The spot she chooses varies greatly, and often it is a very curious one. The temperature of a furnace appears to suit the young Pelopæus: at least the favourite site is the chimney, on either side of the flue, up to a height of twenty inches or so. This snug shelter has its drawbacks. The smoke gets to the nests, and gives them a glaze of brown or black like that which covers the stonework. They might easily be taken for inequalities in the [[71]]mortar. This is not a serious matter, provided that the flames do not lick against the nests. That would stew the young Wasps to death in their clay pots. But the mother Wasps seems to understand this: she only places her family in chimneys that are too wide for anything but smoke to reach their sides.

But in spite of all her caution one danger remains. It sometimes happens, while the Wasp is building, that the approach to the half-built dwelling is barred to her for a time, or even for the whole day, by a curtain of steam or smoke. Washing-days are most risky. From morning till night the housewife keeps the huge cauldron boiling. The smoke from the hearth, the steam from the cauldron and the wash-tub, form a dense mist in front of the fireplace.

It is told of the Water-Ouzel that, to get back to his nest, he will fly through the cataract under a mill-weir. This Wasp is even more daring: with her pellet of mud in her teeth she crosses the cloud of smoke and disappears behind it, where she becomes invisible, so thick is the screen. An irregular chirring sound, the song she sings at her work, alone betrays her presence. The building goes on mysteriously behind the cloud. The song ceases, and the Wasp flies back through the steam, quite unharmed. She will face this danger repeatedly all day, until the cell is built, stored with food, and closed. [[72]]

Once and once only I was able to observe a Pelopæus at my own fireside; and, as it happened, it was a washing-day. I had not long been appointed to the Avignon grammar-school. It was close upon two o’clock, and in a few minutes the roll of the drum would summon me to give a scientific lecture to an audience of wool-gatherers. Suddenly I saw a strange, agile insect dart through the steam that rose from the wash-tub. The front part of its body was very thin, and the back part was very plump, and the two parts were joined together by a long thread. It was the Pelopæus, the first I had seen with observant eyes.

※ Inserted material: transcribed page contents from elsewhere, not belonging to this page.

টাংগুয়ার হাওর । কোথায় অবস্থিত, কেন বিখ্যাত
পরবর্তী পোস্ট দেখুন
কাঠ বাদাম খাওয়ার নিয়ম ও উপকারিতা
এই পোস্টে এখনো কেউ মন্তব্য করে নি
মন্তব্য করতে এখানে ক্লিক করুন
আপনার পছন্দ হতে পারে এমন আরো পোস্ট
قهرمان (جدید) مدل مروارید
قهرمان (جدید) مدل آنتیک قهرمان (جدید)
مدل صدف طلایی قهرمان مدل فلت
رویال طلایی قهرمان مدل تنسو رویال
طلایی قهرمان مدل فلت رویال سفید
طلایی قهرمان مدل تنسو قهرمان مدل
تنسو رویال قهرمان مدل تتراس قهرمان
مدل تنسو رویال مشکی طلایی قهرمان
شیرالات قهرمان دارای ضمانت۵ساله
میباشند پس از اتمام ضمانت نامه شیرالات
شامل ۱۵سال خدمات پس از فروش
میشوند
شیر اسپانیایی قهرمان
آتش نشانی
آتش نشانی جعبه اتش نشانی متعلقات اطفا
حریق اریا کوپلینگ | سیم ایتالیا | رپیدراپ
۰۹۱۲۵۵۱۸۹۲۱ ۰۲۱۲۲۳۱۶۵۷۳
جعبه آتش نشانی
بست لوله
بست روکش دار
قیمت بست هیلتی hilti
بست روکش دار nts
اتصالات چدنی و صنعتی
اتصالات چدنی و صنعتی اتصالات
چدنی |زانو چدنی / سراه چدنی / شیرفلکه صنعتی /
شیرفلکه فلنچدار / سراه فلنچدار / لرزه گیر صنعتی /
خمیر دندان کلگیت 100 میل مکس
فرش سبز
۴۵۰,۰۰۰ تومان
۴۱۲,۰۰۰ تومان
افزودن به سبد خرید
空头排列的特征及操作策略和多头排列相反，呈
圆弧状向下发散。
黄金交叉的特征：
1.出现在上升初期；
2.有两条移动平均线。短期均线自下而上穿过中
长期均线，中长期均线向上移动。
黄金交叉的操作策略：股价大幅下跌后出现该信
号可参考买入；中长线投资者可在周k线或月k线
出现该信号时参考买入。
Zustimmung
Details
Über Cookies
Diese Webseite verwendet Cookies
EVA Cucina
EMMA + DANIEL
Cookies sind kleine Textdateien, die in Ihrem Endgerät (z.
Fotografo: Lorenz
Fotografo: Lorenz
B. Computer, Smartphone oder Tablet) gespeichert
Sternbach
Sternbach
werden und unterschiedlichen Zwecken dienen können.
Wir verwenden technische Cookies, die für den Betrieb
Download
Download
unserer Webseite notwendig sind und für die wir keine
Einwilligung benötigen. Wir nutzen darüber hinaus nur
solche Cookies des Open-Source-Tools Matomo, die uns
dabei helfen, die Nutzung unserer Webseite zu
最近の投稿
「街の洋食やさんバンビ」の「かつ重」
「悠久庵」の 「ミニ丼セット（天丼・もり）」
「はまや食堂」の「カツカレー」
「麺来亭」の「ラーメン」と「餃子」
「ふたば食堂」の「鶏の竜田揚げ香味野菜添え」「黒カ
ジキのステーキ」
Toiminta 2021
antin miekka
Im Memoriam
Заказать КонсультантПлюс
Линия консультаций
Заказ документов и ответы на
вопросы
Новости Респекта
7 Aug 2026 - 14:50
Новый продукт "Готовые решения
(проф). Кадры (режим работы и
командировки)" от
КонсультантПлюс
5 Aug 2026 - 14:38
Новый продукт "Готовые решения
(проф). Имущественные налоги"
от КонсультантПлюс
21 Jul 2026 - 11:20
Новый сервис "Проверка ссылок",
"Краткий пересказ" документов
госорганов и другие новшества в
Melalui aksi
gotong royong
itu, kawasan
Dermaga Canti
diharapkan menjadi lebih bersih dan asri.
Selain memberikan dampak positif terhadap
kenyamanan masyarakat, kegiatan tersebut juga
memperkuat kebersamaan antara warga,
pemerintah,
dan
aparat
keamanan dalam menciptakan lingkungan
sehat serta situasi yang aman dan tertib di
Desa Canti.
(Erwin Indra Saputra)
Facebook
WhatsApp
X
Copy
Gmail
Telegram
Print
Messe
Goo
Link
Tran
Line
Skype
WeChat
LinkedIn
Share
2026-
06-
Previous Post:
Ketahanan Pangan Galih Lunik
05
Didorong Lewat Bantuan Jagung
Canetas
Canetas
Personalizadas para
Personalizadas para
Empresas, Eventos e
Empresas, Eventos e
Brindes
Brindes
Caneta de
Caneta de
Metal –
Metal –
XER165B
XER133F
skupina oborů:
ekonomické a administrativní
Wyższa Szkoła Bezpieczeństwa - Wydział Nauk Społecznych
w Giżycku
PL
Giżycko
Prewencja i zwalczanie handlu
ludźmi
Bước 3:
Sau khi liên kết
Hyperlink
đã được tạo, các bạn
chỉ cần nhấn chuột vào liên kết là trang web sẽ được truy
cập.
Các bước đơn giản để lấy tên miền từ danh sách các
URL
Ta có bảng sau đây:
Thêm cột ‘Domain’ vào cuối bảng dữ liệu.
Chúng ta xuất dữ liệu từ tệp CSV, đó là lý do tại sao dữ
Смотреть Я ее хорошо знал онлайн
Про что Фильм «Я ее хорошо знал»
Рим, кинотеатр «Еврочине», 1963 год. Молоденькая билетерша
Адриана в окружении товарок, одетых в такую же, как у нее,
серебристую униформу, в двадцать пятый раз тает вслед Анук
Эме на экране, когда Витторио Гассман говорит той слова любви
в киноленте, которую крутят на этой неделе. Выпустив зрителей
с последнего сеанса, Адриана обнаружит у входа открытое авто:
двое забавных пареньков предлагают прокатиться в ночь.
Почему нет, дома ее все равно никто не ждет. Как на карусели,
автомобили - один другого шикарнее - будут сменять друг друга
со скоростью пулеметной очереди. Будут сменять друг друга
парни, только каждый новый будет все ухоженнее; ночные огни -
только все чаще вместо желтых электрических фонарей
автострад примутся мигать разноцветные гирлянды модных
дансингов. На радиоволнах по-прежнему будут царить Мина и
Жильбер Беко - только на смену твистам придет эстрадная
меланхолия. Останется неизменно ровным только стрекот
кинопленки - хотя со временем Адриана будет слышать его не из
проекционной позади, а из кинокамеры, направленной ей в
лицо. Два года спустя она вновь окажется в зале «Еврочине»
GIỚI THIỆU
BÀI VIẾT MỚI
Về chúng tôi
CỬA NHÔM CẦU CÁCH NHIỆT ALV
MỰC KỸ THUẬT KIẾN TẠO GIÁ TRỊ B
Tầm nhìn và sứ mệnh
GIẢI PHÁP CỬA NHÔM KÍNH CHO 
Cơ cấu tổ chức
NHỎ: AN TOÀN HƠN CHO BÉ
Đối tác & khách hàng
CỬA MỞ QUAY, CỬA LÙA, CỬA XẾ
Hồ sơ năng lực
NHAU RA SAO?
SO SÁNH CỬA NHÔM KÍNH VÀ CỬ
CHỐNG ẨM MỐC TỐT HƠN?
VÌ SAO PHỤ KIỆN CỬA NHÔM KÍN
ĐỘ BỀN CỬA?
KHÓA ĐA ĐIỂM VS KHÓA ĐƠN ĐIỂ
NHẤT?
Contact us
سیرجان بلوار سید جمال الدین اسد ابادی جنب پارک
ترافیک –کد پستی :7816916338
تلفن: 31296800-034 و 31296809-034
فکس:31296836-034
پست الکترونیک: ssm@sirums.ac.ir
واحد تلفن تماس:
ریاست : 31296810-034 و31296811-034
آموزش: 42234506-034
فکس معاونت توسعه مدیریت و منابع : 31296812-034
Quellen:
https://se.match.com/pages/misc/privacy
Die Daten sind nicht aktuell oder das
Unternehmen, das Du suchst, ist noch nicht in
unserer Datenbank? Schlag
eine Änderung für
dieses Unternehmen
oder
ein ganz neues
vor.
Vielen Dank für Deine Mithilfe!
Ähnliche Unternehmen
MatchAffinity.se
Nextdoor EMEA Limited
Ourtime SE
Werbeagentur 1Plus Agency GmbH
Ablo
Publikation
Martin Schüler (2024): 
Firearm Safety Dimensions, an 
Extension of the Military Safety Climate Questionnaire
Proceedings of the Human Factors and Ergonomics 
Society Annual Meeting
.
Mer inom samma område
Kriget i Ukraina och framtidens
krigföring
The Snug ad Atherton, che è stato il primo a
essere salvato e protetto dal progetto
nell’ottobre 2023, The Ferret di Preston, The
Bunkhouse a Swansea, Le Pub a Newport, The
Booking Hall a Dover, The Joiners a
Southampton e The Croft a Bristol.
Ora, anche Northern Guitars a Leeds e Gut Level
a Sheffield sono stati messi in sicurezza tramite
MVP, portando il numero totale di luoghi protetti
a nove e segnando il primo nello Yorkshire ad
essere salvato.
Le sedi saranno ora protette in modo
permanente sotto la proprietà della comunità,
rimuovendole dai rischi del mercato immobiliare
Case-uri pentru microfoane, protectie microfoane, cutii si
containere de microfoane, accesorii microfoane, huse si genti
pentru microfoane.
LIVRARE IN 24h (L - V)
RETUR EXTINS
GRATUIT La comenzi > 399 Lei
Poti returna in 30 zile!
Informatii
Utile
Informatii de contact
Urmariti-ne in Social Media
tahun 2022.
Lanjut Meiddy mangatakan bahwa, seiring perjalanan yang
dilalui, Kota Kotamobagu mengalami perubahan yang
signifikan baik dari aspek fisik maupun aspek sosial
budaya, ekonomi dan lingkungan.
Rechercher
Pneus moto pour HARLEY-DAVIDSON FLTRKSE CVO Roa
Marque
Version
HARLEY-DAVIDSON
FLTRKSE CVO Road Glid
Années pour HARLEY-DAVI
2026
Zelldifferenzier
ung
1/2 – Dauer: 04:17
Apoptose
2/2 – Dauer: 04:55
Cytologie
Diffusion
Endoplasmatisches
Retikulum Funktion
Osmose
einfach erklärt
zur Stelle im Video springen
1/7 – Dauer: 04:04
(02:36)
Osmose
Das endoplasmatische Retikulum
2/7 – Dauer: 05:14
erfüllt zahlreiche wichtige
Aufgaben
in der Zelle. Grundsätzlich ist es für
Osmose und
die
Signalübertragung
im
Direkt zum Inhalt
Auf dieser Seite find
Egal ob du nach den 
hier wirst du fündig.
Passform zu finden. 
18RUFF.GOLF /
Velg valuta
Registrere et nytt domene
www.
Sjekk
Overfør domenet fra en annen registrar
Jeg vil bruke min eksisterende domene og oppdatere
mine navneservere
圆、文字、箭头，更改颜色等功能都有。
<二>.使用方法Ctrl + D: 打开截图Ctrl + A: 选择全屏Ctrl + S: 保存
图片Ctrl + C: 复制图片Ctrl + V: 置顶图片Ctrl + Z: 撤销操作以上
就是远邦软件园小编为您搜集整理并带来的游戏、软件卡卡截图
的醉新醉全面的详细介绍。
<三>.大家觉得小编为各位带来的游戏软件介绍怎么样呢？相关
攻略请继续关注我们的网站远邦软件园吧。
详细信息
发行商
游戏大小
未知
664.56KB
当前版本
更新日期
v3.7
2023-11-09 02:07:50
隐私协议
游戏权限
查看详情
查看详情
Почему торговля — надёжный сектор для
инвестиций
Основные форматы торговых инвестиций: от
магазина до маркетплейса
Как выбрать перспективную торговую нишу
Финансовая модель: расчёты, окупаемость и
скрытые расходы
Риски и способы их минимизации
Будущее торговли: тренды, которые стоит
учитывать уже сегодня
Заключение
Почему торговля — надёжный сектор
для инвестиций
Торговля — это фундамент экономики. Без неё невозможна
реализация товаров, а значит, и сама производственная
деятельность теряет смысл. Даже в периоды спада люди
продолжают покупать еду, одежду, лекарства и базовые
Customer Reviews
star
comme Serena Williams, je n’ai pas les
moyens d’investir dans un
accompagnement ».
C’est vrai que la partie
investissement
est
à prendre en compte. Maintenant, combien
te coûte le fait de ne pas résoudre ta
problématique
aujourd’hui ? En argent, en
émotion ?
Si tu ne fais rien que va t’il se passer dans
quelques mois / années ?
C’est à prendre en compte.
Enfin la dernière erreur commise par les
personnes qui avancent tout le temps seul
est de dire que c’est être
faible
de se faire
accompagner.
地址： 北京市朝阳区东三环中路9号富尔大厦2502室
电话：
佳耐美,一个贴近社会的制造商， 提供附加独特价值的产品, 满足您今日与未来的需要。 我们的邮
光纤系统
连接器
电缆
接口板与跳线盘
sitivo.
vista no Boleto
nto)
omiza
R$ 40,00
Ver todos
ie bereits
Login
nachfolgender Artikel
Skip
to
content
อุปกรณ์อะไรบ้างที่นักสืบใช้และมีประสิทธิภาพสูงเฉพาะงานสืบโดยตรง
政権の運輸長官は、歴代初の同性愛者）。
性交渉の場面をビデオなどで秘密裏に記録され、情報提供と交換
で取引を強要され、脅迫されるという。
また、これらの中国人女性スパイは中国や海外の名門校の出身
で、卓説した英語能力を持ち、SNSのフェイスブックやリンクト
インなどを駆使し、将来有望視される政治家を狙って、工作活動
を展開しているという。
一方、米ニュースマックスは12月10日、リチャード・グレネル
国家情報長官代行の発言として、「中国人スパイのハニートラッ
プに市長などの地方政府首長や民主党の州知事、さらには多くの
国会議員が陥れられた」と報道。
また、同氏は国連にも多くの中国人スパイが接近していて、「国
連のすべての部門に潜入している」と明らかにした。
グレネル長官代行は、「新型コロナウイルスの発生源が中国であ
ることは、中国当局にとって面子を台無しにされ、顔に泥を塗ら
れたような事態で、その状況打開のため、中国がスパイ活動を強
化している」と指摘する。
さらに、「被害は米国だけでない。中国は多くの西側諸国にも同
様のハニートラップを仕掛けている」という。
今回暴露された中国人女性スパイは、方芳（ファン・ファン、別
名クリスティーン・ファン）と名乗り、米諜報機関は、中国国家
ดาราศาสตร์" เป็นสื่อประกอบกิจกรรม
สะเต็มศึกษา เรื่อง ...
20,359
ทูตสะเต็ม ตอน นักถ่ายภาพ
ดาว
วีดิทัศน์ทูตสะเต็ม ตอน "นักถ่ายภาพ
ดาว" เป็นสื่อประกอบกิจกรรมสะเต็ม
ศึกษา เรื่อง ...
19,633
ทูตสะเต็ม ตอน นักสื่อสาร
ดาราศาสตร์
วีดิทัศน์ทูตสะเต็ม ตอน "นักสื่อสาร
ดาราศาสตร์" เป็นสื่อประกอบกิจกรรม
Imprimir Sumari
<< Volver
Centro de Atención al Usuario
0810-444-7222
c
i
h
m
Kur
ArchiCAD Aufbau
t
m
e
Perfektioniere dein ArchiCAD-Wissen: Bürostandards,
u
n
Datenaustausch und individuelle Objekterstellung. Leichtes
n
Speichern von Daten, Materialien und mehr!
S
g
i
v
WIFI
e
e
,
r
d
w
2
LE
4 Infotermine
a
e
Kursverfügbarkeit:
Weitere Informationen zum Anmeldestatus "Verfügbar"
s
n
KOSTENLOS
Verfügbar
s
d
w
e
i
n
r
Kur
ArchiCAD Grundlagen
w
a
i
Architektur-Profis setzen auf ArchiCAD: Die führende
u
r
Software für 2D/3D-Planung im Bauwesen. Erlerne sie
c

Being very anxious to become better acquainted with my visitor, I fervently entreated the household not to disturb her in my absence. Things went better than I dared hope. On my return she was still carrying on her mason’s work behind the steam. Being eager to see the building of the cells, the nature of the provisions, and the evolution of the young Wasps, I raked the fire so as to decrease the volume of smoke, and for a good two hours I watched the mother Wasp diving through the cloud.

Never again, in the forty years that followed, was my fireplace honoured with such a visit. All the further information I have gathered was gleaned on the hearths of my neighbours.

The Pelopæus, it appears, is of a solitary and vagrant [[73]]disposition. She nearly always builds a lonely nest, and unlike many Wasps and Bees, she seldom founds her family at the spot where she was reared herself. She is often found in our southern towns, but on the whole she prefers the peasant’s smoky house to the townsman’s white villa. Nowhere have I seen her so plentiful as in my village, with its tumble-down cottages burnt yellow by the sun.

It is obvious that this Wasp, when she so often chooses the chimney as her abode, is not seeking her own comfort: the site means work, and dangerous work. She seeks the welfare of her family. This family, then, must require a high temperature, such as other Wasps and Bees do not need.

I have seen a Pelopæus nest in the engine-room of a silk-factory, fixed to the ceiling just above the huge boiler. At this spot the thermometer marked 120 degrees all through the year, except at night and on holidays.

In a country distillery I have found many nests, fixed on anything that came to hand, even a pile of account-books. The temperature of one of these, quite close to the still, was 113 degrees. It is plain that this Wasp cheerfully endures a degree of heat that makes the oily palm-tree sprout.